イラワジ川のデルタ地帯にあたるエヤワディ管区の被害は甚大で、同管区の軍関係者はラブッタ地区で8万人が死亡したと欧米メディアに話した。全体の死者数は10万人以上に膨らむことも予想される。エヤワディ管区では電気が停まり、水、食糧、医薬品が極端に不足している状態だ。伝染病の発生が深刻に懸念されている。
ノドから手が出るほど支援物資が欲しい軍事政権は、国連と国際赤十字に限って入国を認めているようだ。それでも国内の移動は大きく制限している。
軍事政権による弾圧に抗議するミャンマー難民(東京・北品川のミャンマー大使館前で)
各国のNGOなどはタイ-ビルマ国境から援助物資だけを送り込んでいる状態だ。現地で実績のある日本の援助団体にさえミャンマー政府はビザを発給していない。この援助団体幹部は「軍事政権は、物資は欲しいが(外国の)人間は入れたくないのだろう」と見る。
これについてはザーニーさんも「食糧のみを受け入れても軍事政権には(国民への援助が届くとは)期待できない。支援団体が物資と共に国境を越えることを願っている」と話す。
軍事政権はミャンマーの人権問題を批判している欧米の政府、非政府組織の入国を、あくまでも認めない構えだ。軍事政権による支配を正当化する新憲法制定のための国民投票が10日、実施されるからだ(一部の地域は24日の投票)。
新憲法は
▼大統領は軍事知識を持たねばならない
▼国会議員の4分の1は軍出身
▼外国の影響下にある人は国会議員になれない(英国人の配偶者がいたスー・チーさんの排除が狙い)……などから成る。
この国民投票に反対したり妨害すると投獄される。秘密投票ではないことから「反対票」を投じることは決死の覚悟が要る。僧侶には投票権さえない。

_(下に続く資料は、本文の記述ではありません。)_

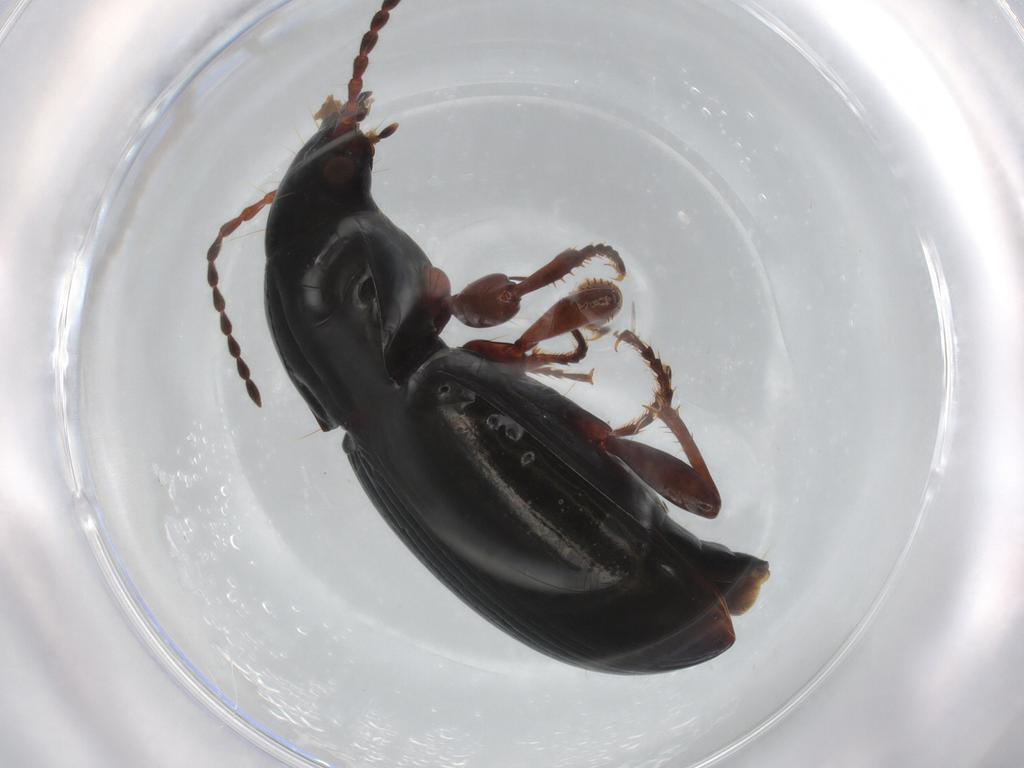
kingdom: Animalia
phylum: Arthropoda
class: Insecta
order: Coleoptera
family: Carabidae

軍部以外の国民には人権など全くないミャンマーの現体制を追認、正当化するための国民投票と言ってよい。
日本政府によるミャンマーへの援助を止めるよう求めるプラカード
最後にザーニーさんは「国境を越えて米国の支援団体やジャーナリストがミャンマーに入り、実情が暴かれれば、軍事政権が倒れることもありうる。長く続く軍事政権なので容易には倒れないが、ジャーナリストが国境を越えれば不可能ではない」と言葉を噛み締めるようにして語った。
ザーニーさんは会見中3度も「国境を越えて……」と語った。軍事政権による「鎖国状態」の厳しさをよく表していた。